Directive 1 »
Answer these questions about the antenna array claims:
(a) What is the smallest number of radio frequency antennas the array has under the external covering?
(b) What is the external covering made of, at least in part?
(c) What is the external covering shaped to avoid as the aircraft moves through the atmosphere?

[start Source text]

1. An antenna array for use in an aviation application setting, comprising:
an external covering that is at least partially permeable to radio frequency signals and that will provide at least a substantial barrier against external moisture and objects, and wherein the external covering is configured and arranged to be disposed, at least in part, in a fixed position proximal to an exterior surface of an aircraft;
at least four radio frequency antennas that are disposed underneath and protected by the external covering, wherein the at least four radio frequency antennas are electrically discrete from one another and are each configured and arranged to receive radio frequency signals for a corresponding different radio frequency platform and wherein the at least four radio frequency antennas are configured and arranged as an integral mechanical structure.
2. The antenna array of claim 1 wherein the external covering is aerodynamically configured and arranged to avoid presenting undue wind resistance as the aircraft moves through an atmosphere.
3. The antenna array of claim 1 wherein the external covering is comprised, at least in part, of a dielectric material.

[end Source text]
[start Source data]

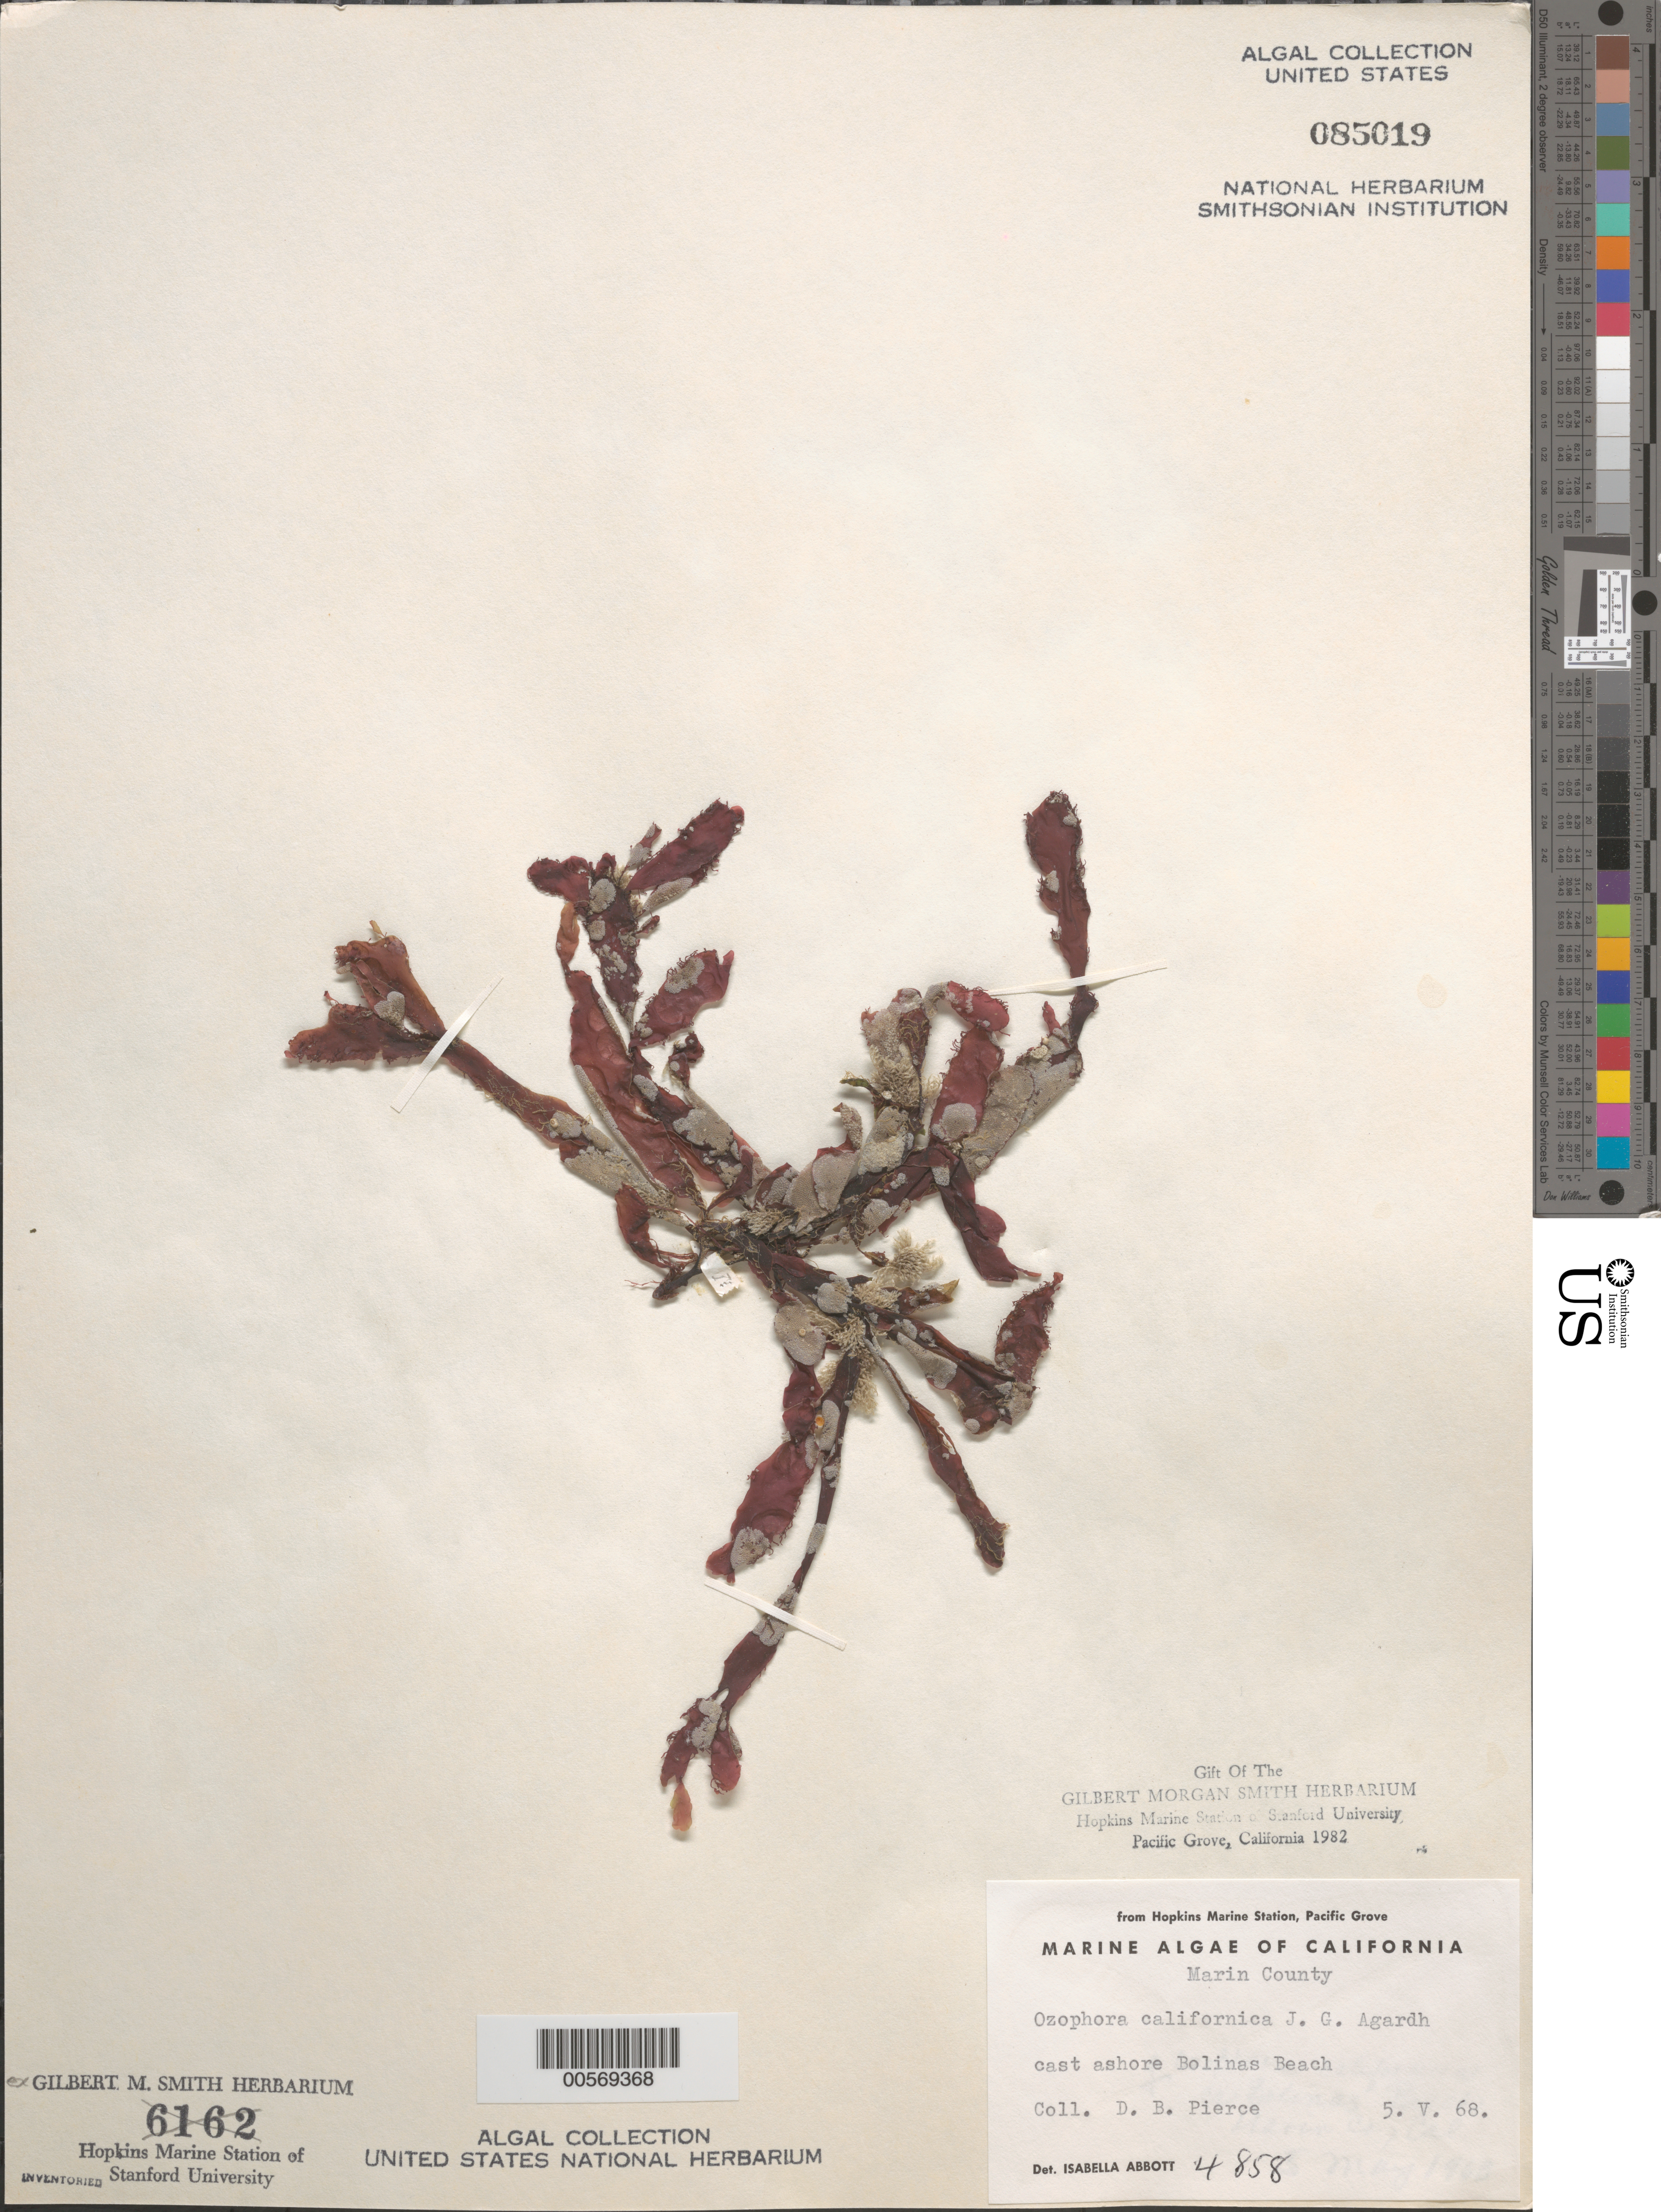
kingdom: Plantae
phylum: Rhodophyta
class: Florideophyceae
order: Gigartinales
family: Phyllophoraceae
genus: Ozophora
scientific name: Ozophora clevelandii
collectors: D. Pierce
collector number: IAA 4858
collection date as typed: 05 May 1968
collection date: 1968-05-05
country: United States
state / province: California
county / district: Marin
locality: Bolinas Beach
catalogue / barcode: US 85019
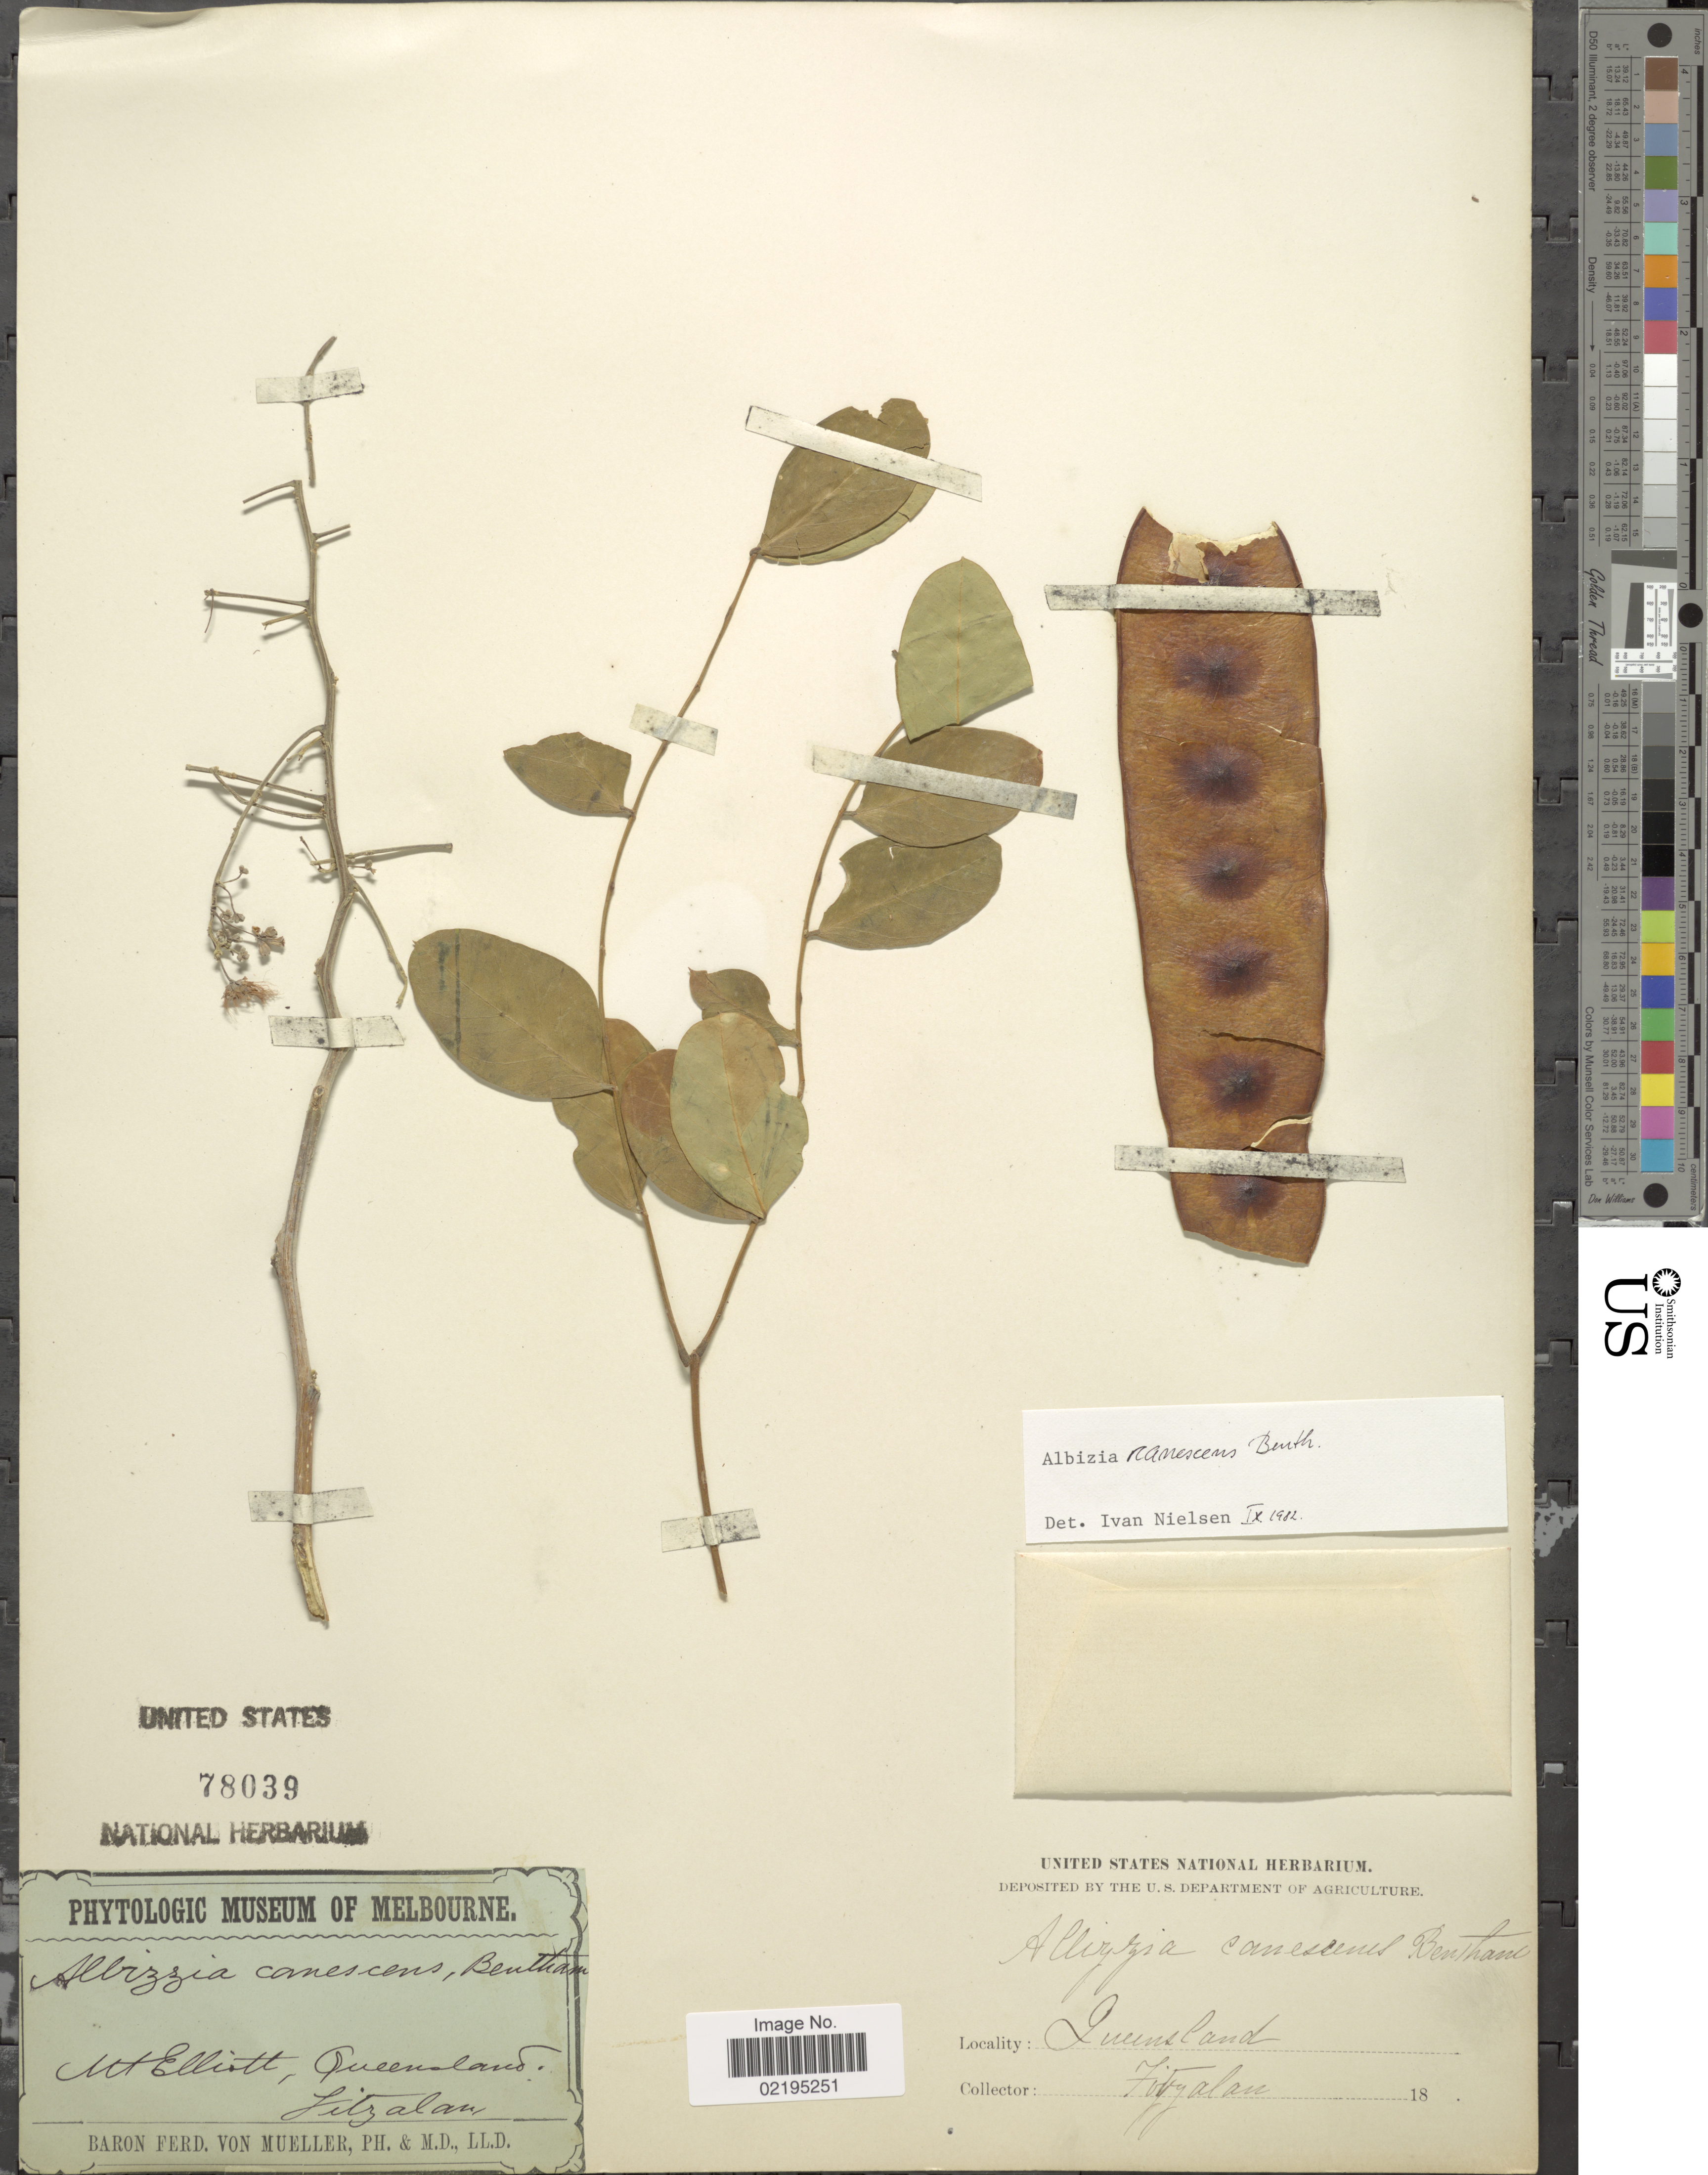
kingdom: Plantae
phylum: Tracheophyta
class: Magnoliopsida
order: Fabales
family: Fabaceae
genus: Albizia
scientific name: Albizia canescens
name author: Benth.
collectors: Fitzalan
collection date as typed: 18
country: Australia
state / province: Queensland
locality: Mt. Elliott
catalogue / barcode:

[end Source data]

Directive 2 »
From the records, copy the lines starting with the line with "collector number: IAA 4858" and going on through the last line of the records. Leave out the pictures.

Exercise solution 1 »
(a) Four.
(b) A dielectric material.
(c) Presenting undue wind resistance.

Exercise solution 2 »
collector number: IAA 4858
collection date as typed: 05 May 1968
collection date: 1968-05-05
country: United States
state / province: California
county / district: Marin
locality: Bolinas Beach
catalogue / barcode: US 85019
kingdom: Plantae
phylum: Tracheophyta
class: Magnoliopsida
order: Fabales
family: Fabaceae
genus: Albizia
scientific name: Albizia canescens
name author: Benth.
collectors: Fitzalan
collection date as typed: 18
country: Australia
state / province: Queensland
locality: Mt. Elliott
catalogue / barcode:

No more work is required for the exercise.